First, you say this:
See, I think the "script." goes more like this. Bunch of people have an emotional need to believe in a certain thing. They find each other, and assemble together. Some of them are smart to enough to create a facade of pseudo-intellectualism obscuring the fact that their shared beliefs are based on emotional need. Some of these smart ones even convince themselves that the facade is the truth.
Then, you say this:
I've never claimed it was [mental illess]
Reducing some position someone takes to emtional masturbation is a de facto method of attributing mental illness to them. It's what the Soviets did to dissidents. We are not simply complaining about things to emotionally relieve ourselves. I, personally, use discussions like these to take HBD arguments out into general social circumstances. Most people are wholly ignorant of the actual facts involving HBD, and when they are confronted with it they simply don't know what to do. The goal is getting tens upon tens of millions of people aware of the vast array of HBD.
There are three non-answers to positions: you're stupid, you're evil or you're crazy. Your entire body of commenting distills to the "you're crazy" category. Now we may, in fact, not get HBD into the mainstream of American life. But some society will, and that society will eclipse the United States and, probably, the West. I, for one, will welcome out new Chinese overlords.
Finally, you say this:
Many of his fictions relate to crime and economics ... You can go off your gut, or you can go off the facts.
An intellectually honest person would have given an example of such a fiction.
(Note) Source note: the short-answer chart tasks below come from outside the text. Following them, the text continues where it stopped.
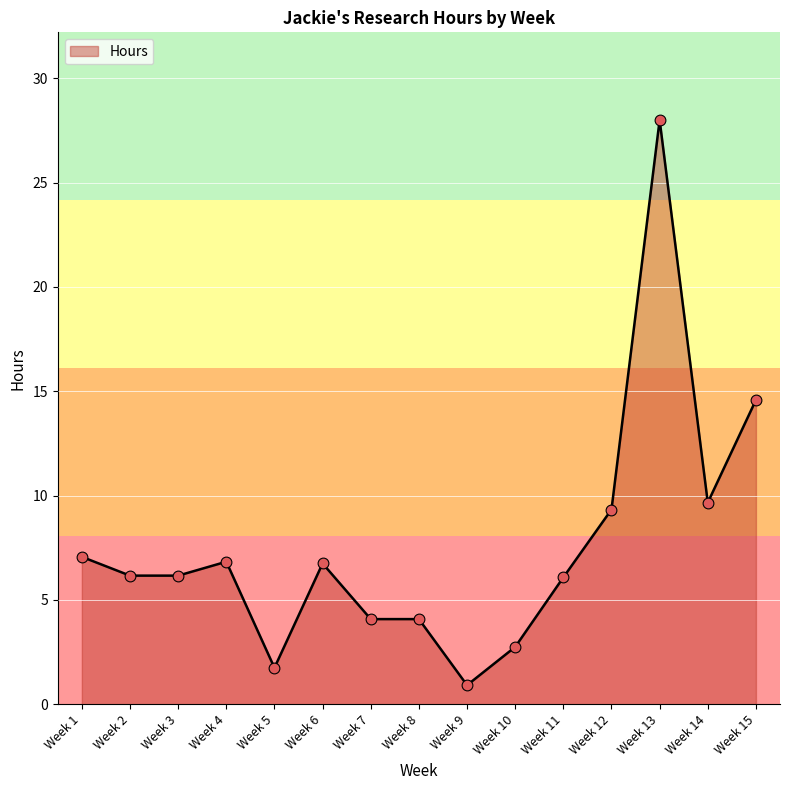

What is the ratio of the value at Week 10 to the value at Week 5?

1.6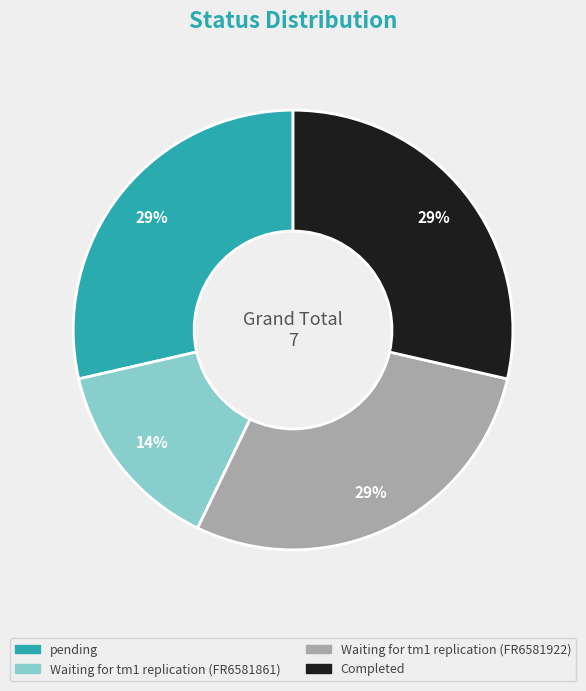

To the nearest percent, what is the average slice percentage?

25%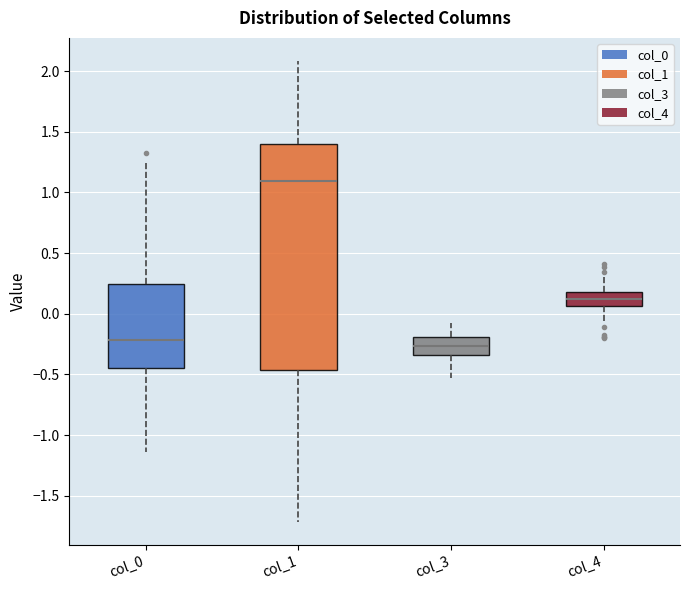

Which box has the highest median line?

col_1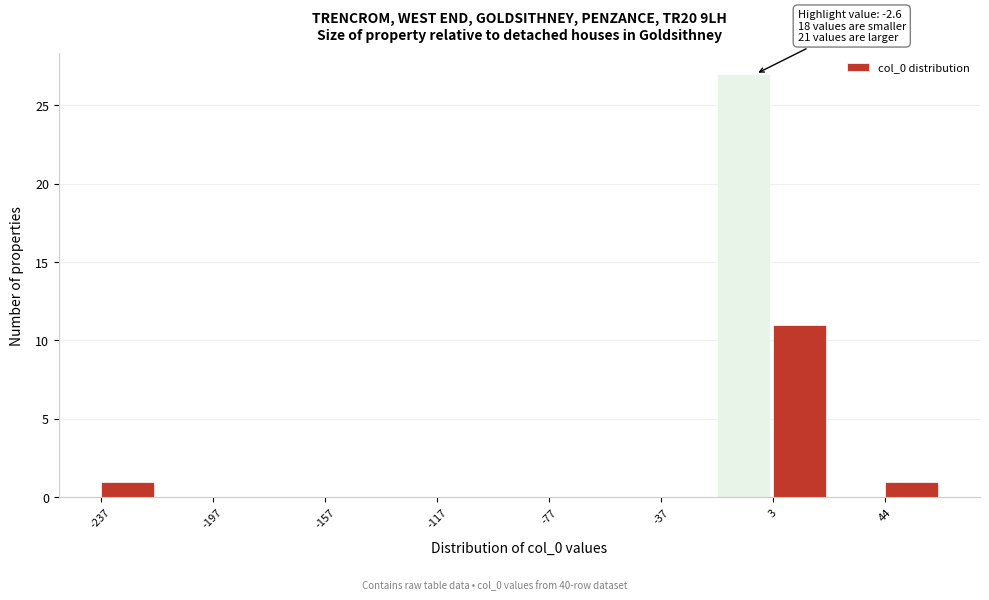

Over which range of the x-axis is the bar tallest?

-15 to 5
You clearly are not one.
I just want you to go on record. We're both white, so whatever you endure as a white male, I've been through the same.
The same policies hurt different white differently. Some grow up in upper and upper-middle class circumstances. Others do not. Being rich allows one to buy oneself out of dangerous contact with harmful demographics. You're is laughably false, and the fact that you make this claim would imply that you are either dumb or that your sense of identity is too tied into the white elite ruling class to question that assumption.
That assertion is just mind-numbingly dumb. Also, your equating learning to play the tuba with discusing the implications of various public policies is just ... f*cking retarded.